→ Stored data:
BEGIN

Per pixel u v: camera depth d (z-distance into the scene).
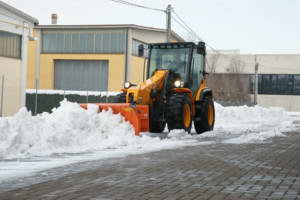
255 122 23.75
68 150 10.06
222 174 7.35
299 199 5.61
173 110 13.65
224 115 26.50
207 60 58.00
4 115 22.47
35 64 37.31
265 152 10.40
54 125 10.66
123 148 10.63
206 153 9.99
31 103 30.94
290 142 12.81
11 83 22.94
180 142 12.20
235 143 12.29
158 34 39.09
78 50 36.78
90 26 36.00
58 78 37.44
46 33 37.22
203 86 16.05
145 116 12.43
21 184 6.35
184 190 6.05
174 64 14.80
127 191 5.94
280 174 7.45
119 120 12.02
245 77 59.44
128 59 35.81
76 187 6.17
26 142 9.65
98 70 36.75
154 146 11.15
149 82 13.83
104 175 7.11
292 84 58.94
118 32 36.06
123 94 14.30
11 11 22.25
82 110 11.65
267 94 59.62
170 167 7.96
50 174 7.16
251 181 6.78
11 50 22.91
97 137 11.32
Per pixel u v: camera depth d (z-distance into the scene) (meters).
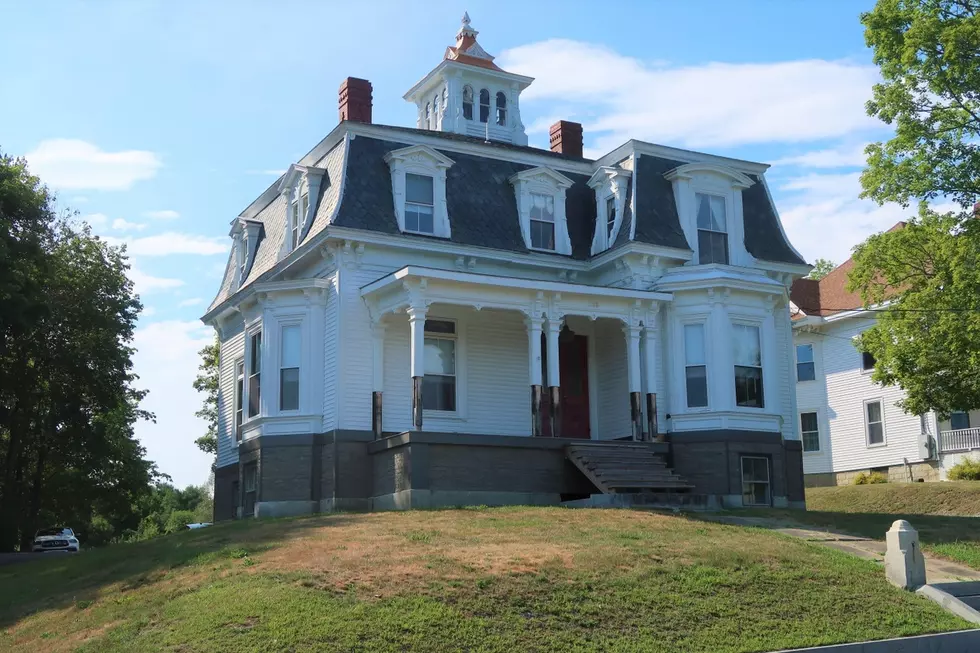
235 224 33.31
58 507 43.91
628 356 26.83
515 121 36.06
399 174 26.78
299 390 25.67
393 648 12.48
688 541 17.89
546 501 24.69
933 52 26.73
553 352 25.67
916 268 29.05
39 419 37.03
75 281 36.62
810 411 44.09
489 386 27.34
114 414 43.75
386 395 25.70
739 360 27.34
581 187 30.34
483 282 24.58
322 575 14.76
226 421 32.00
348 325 25.36
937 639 14.32
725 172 29.62
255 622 13.10
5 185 32.00
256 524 20.75
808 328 44.00
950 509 32.22
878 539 20.59
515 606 14.02
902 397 39.94
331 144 27.98
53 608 16.03
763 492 26.97
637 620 14.01
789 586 15.85
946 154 27.27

END

→ Work order: Among the lines of the entries above, count those containing the string "into". Write the number alone.

→ Output for this exercise: 2